Monday, December 17, 2007

Broken Pieces Can Make Works of Art


As I began to prepare to share with a ladies group at the church I was part of in highschool the Lord laid on my heart a few thoughts I hoped would be an encouragement to them.


Recently, I came across this story by an unknown author that illustrates a truth God has shown me in my journey to full time mission service.


There was a young lad who served in the workshop of a great Italian artist. It was his duty to sweep the floor and straighten the rooms at the end of the day. He did his work faithfully and well, requiring little attention from his master.


One day he approached the great artist timidly, "Please, sir, would it be all right if I saved for myself the bits of broken glass you throw on the floor?"


"Do as you please---they are of no use to me."


Days grew into years. The lad faithfully carried out his tasks. Daily he sifted through the discarded bits of glass. Some he would set aside, others he would throw out.


One day the master entered a little used storeroom and quite by chance came across a carefully hidden piece of work. Bringing it to the light, he was dazzled by the brilliance of a noble work of art. "What is the meaning of this?" he wondered aloud. He called his servant to him.


"What great artist has hidden his masterpiece here?"


"Master," responded the astonished young man, "it is just my poor work. Don't you remember--you said I could have for myself the glass you threw to the floor. These are but the broken pieces.

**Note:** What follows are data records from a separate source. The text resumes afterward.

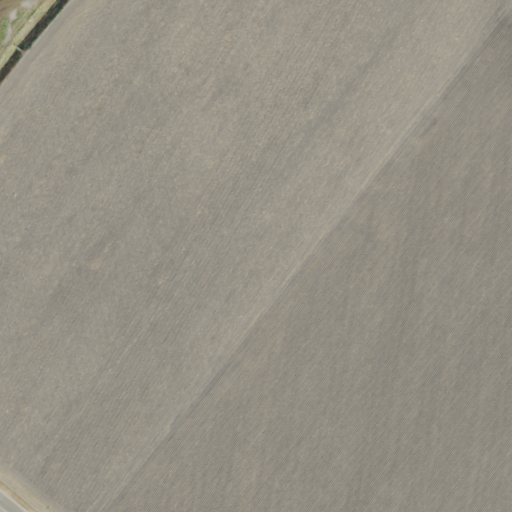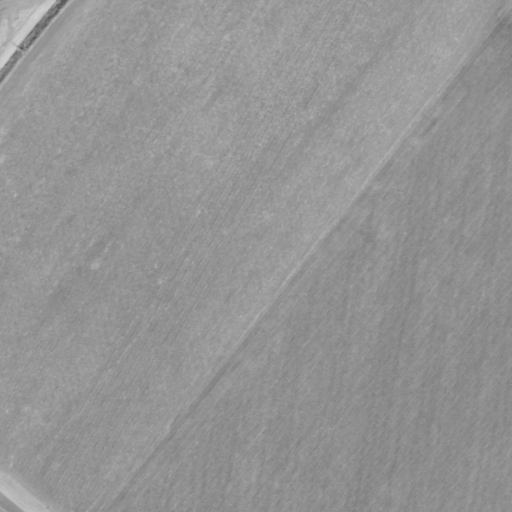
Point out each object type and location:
crop: (259, 258)
road: (1, 510)
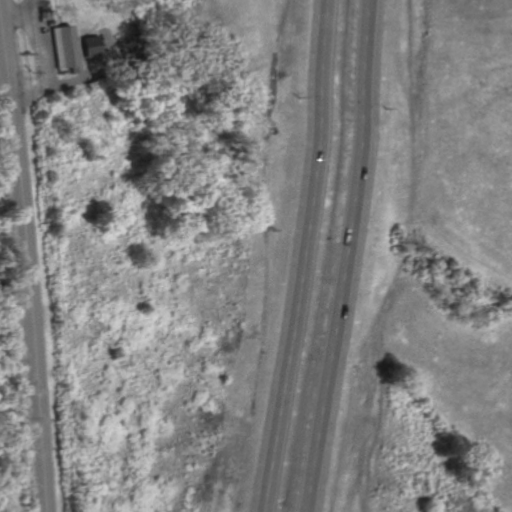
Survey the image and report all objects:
building: (53, 20)
building: (100, 47)
building: (70, 48)
road: (46, 52)
road: (5, 71)
road: (9, 139)
road: (28, 255)
road: (304, 255)
road: (346, 256)
road: (17, 321)
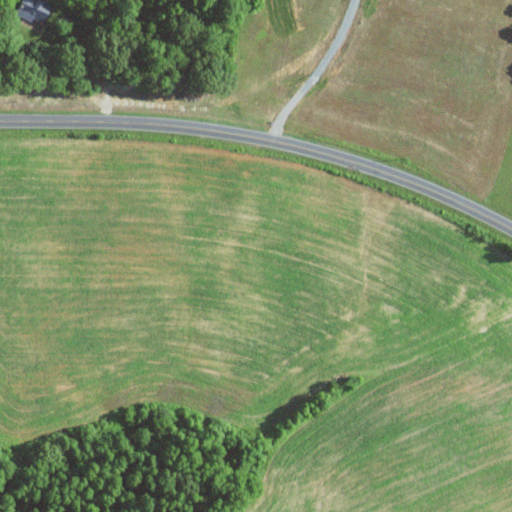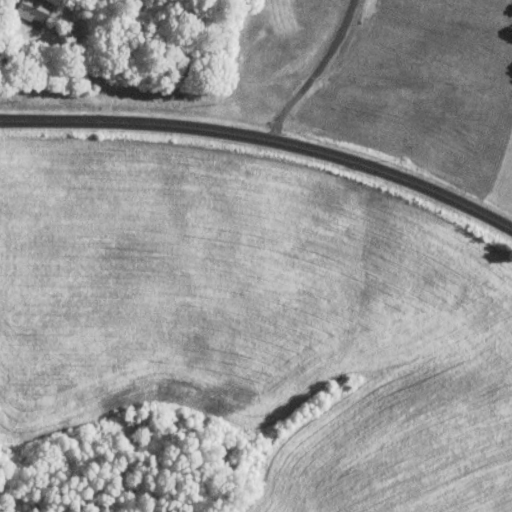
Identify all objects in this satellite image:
building: (38, 9)
road: (315, 73)
road: (263, 139)
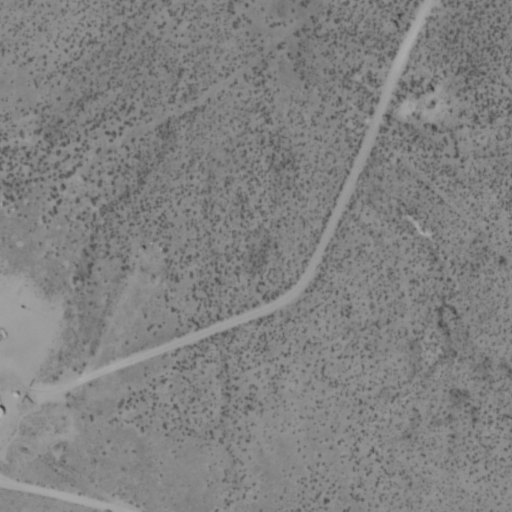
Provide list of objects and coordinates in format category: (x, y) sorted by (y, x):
road: (63, 495)
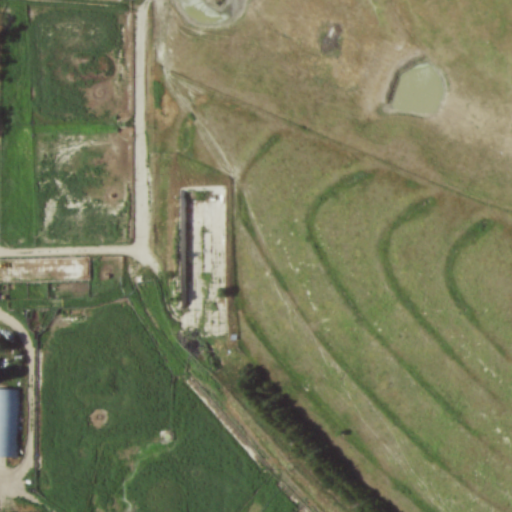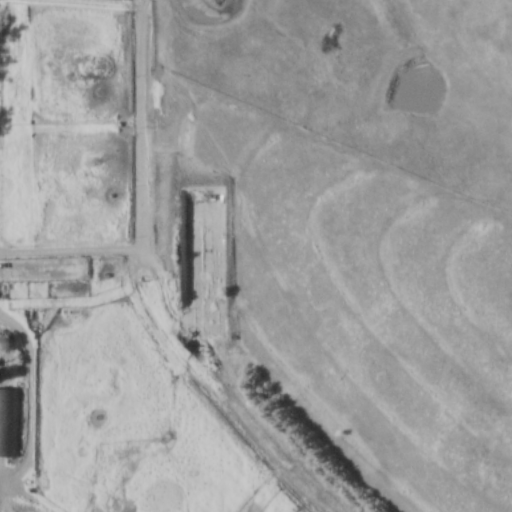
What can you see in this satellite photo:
road: (128, 260)
silo: (0, 356)
building: (7, 421)
building: (8, 424)
crop: (12, 506)
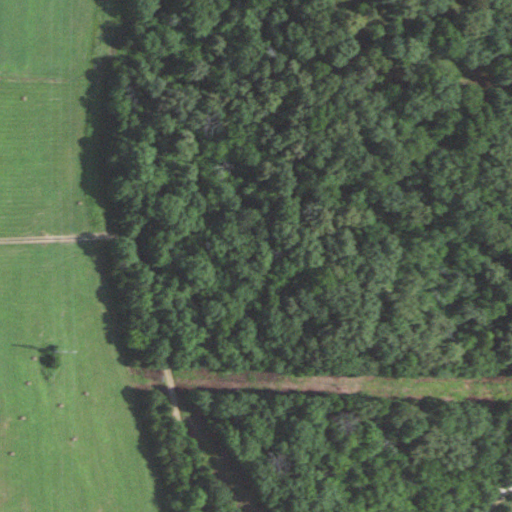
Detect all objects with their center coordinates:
power tower: (56, 352)
road: (493, 494)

God can take the broken pieces of our lives and create a masterpiece. We can not avoid or hide from the experiences and sometimes scars of life or the consequences of what we do, but when we humbly submit to Him our lives, He'll use them to complete His ultimate design.

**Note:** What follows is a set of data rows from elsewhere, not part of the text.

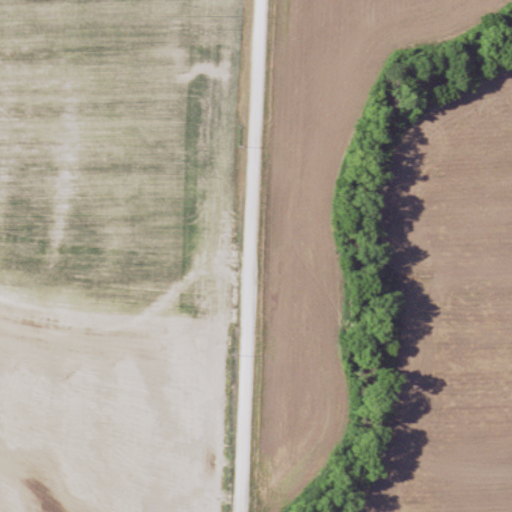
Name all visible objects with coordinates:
road: (247, 256)
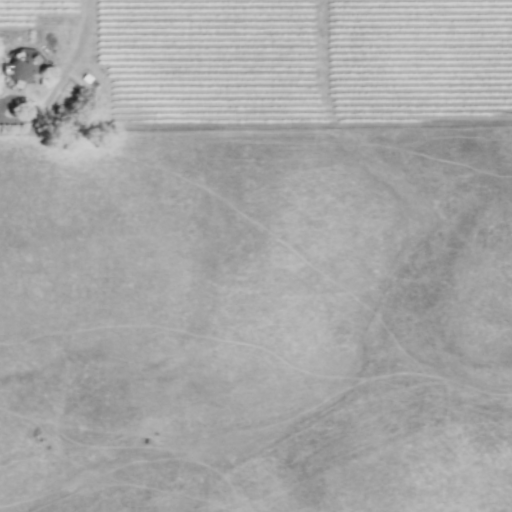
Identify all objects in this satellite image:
road: (62, 77)
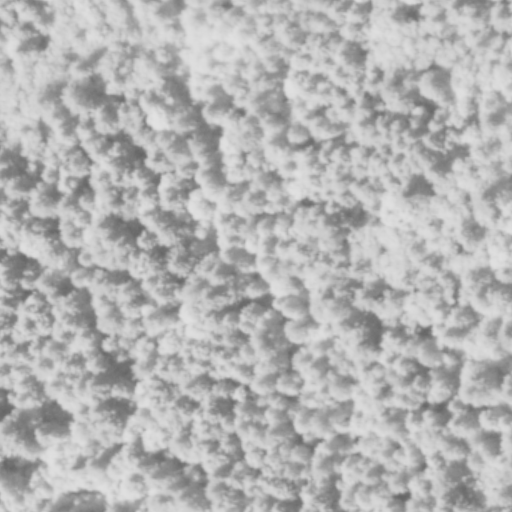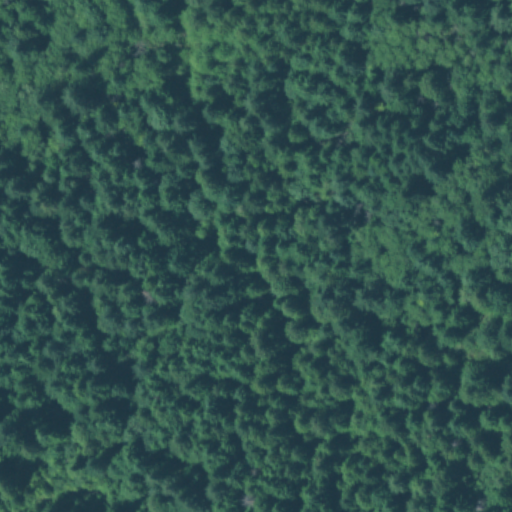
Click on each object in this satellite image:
road: (502, 57)
road: (52, 483)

This story illustrates part of my journey in learning to truly let go and let God be the strength and source in my life.


In today society we are taught to be successful and overcome all obstacles to do so. Even as believers we can get caught up striving to do all things well. In doing so we often hide from ourselves and others and we often project a false self, one that is perceived as successful and acceptable. I think sometimes this is a protection mechanism; one that is compensating for things in our lives. Brennan Manning says it like this, “Living out of the false self creates a compulsive desire to present a perfect image to the public so that everybody will admire us and nobody will know us.”Why? Well, for me, came an unconscious pursuit of perfectionism and often times I was seeking approval. Maybe you can relate.


As a busy wife and mom I sometimes lived life at incredible speeds. Busy with work, ministry and family. Not slowing down at times to “be still”. I was taking on anything that came my way, striving to do all things well. I unconsciously was seeking acceptance through hard work and achievement. All the while privately amazed at how well I was doing in life despite my background. When in truth I had stuffed many of the broken pieces safely away and lived life compensating for things in my childhood.


Not realizing I was not living life as abundantly as God had intended. Thankfully God does not leave us in darkness. He through the years began to heal some of the hurts in my life but the real discovery and healing came when we finally walked forward in faith to answer His call on our lives for mission service. We can be assured what our God calls us to He will be faithful to prepare us to do.


The call for missions and ministry came early in my walk with the Lord. As a matter of fact, my youth years here this church were a part of that calling as our youth were taught to serve in the community and on short term mission trips. However we took years to answer the call to full time service. I think I was waiting for God to make us/me more ready or more perfect before we could go into full time service. I was not sure my broken life was worthy enough to serve Him; that this kid from “disfunction junction” really had something to give. I do not think I ever felt safe with myself unless I was performing flawlessly. Unknowingly I projected my feelings about myself on God. What I did not realize completely is that God does not want my perfection pursued in my strength. He wants my heart; not afraid to show weakness or be emptied as a vessel for his use.


Life has left many scars. Like many, I came from a broken home and am a product of a home filled with alcoholism. I learned to be strong and guard my heart in order to survive and endure. This strength carried with me for years to come; even after I became a Christian. I do not think I knew just how much I had tucked away and compensated for with my pursuit of success and acceptance until I humbly came before the Lord and He met me. God had years of walls around my heart to break down and when I was finally completely broken, He embraced me and showed me the heart wounds I refused to see, and replaced them with His love and unconditional acceptance. He rewrote my understanding of His love for me. I finally am learning to let go and let God be the strength. We are weak, many of us are but broken pieces and god can make beautiful the broken if we humbly seek Him. Author, Brennan Manning puts it this way “the grace to let go and let God be God flows from trust in His boundless love.”


God is indeed in the business of healing broken lives.


Rob and I had the privilege of leading a short term team to Indonesia in 2005 and there we spent time doing relief work. We traveled to a small fishing village that was completely devastated by the tsunami. As we traveled the temporary road bulldozed together with the rubble of devastation, I again was struck by the visual image of the bits and pieces of the lives of the Acehnese that were poking out of the rubble. As I personally walked the shoreline of the once affluent fishing village, I found tons of broken pieces of ceramic and glass that I was compelled to pick up and keep as a symbol of the lives I know the Lord can piece back together.